Fight Club (1999)
6/10
Revisiting Fight Club
11 August 2020
Fight Club isn't a bad movie, but it's not nearly as good as people make it out to be.

It really comes off as a pretentious piece of work for film students to study to the point of exhaustion, but I don't think it was ever intended to be that. The movie plays out, with a few key alterations, as a scene-by-scene retelling of the book, sometimes going so far as to lift paragraphs of inner monologue directly from the novel and plopping them into the script.

It's a movie that requires at least two viewings but, beyond that, it gets boring in a pretty big hurry. Particularly toward the end of the second act/beginning of the third, it's so painfully bland and boring that it's difficult to care about anything that's happening at all (around the whole Project Mayhem stuff). It's difficult to maintain any kind of focus throughout.

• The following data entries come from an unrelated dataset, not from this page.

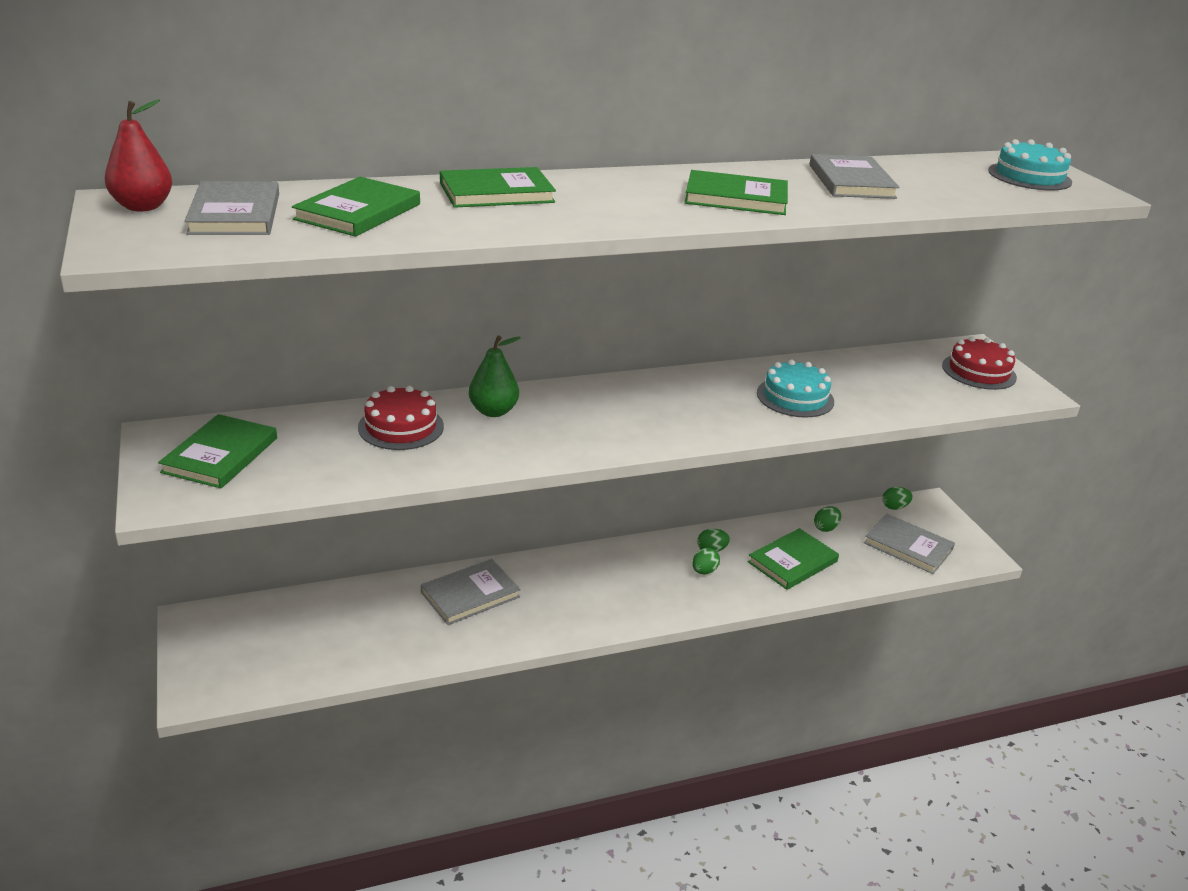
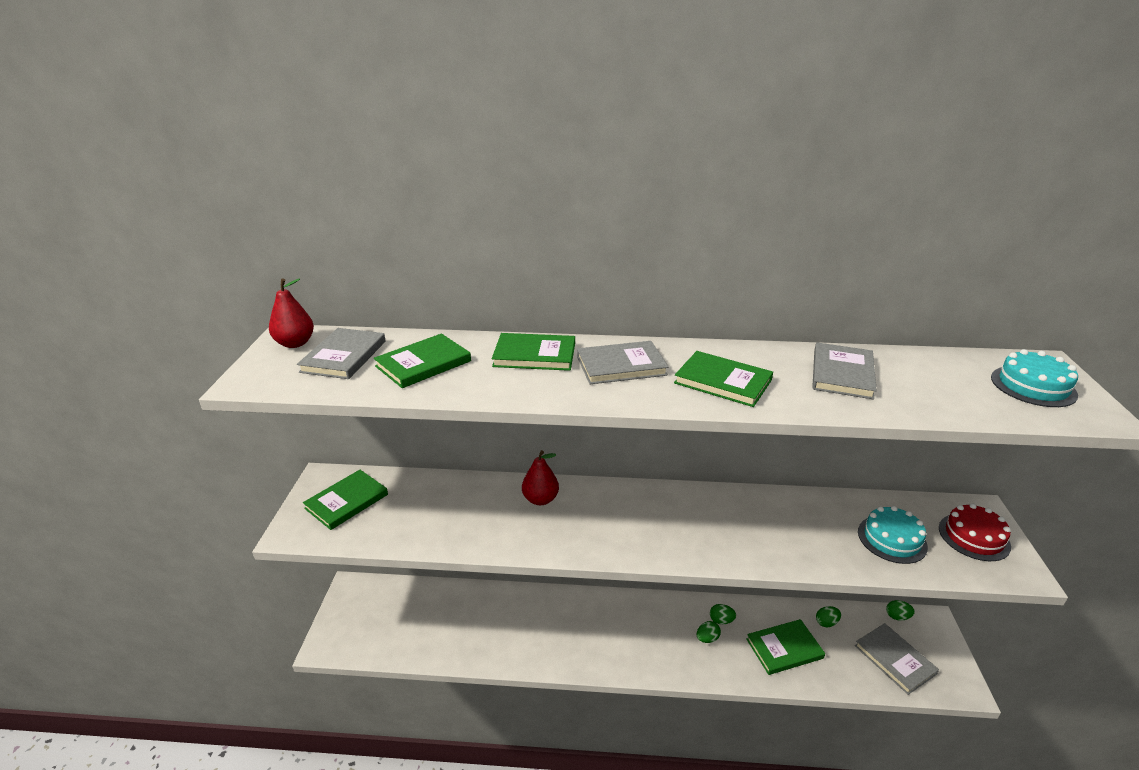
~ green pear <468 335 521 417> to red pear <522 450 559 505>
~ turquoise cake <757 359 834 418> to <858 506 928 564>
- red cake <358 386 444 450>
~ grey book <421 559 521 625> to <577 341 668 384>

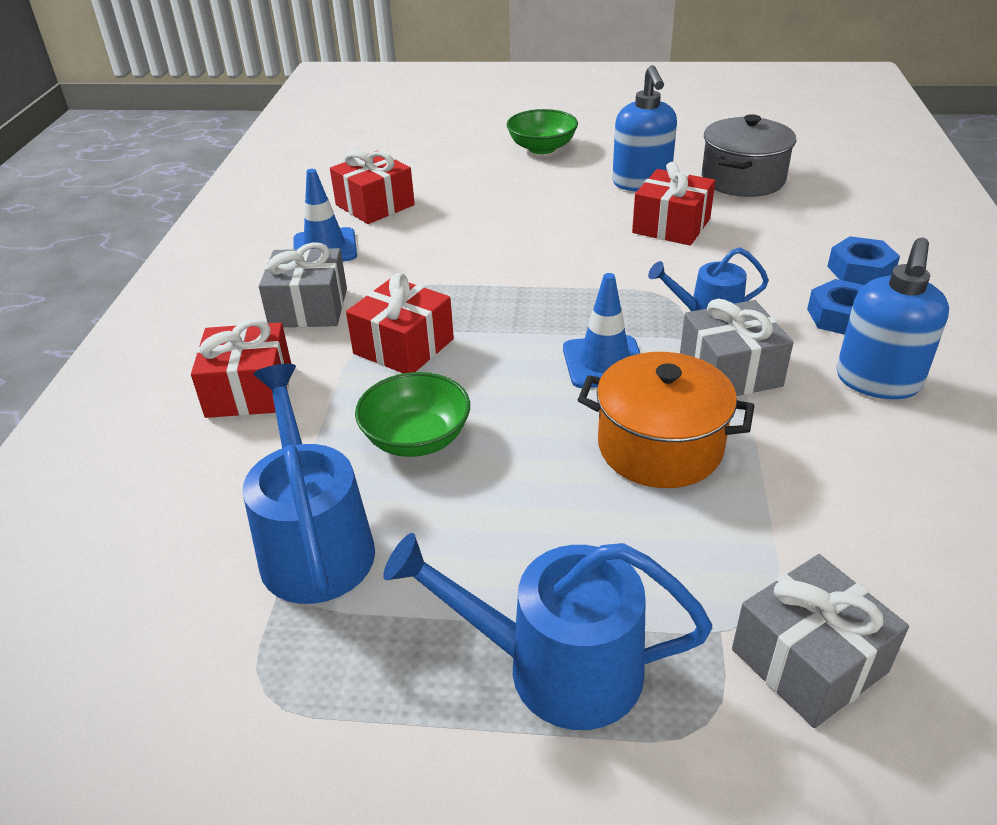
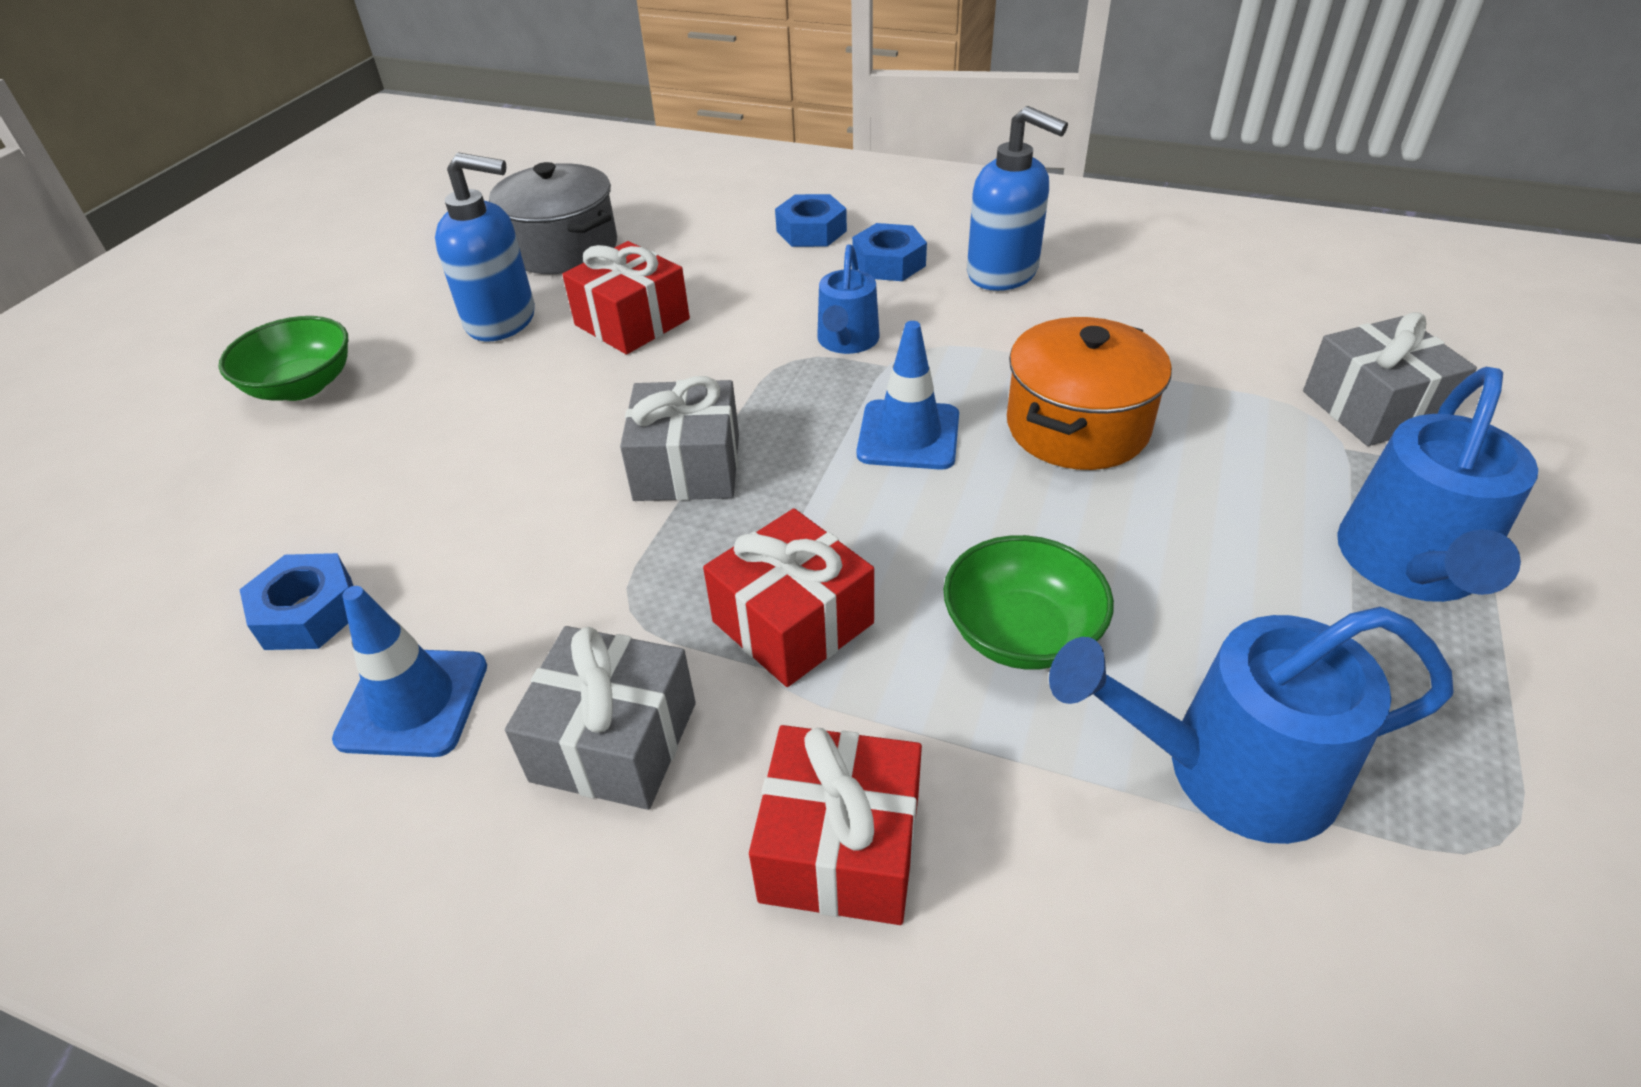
~ red gift <330 150 415 224> to blue nut <239 553 353 650>
~ grey gift <680 299 793 396> to <620 376 739 501>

There's a lot of stuff hidden in this movie for people to go back and revisit, too, but most of it is inessential. Honestly, having looked back at some of the Easter eggs, it leaves the question: who cares? And of course this is an unpopular opinion to have, but I held off on reviewing this title in the honest hopes that multiple viewings would raise the rating. I even read Palahniuk's novel to try to derive some additional meaning out of it.

Without giving away the ending, it makes you think, and it creates a nice gimmick to get people to watch it again but, as I said, beyond that I'm perfectly happy to close the chapter on this one and leave it in the past.

The first rule of fight club is that you don't talk about fight club. And I'm happy to be done talking about this one for a good long while.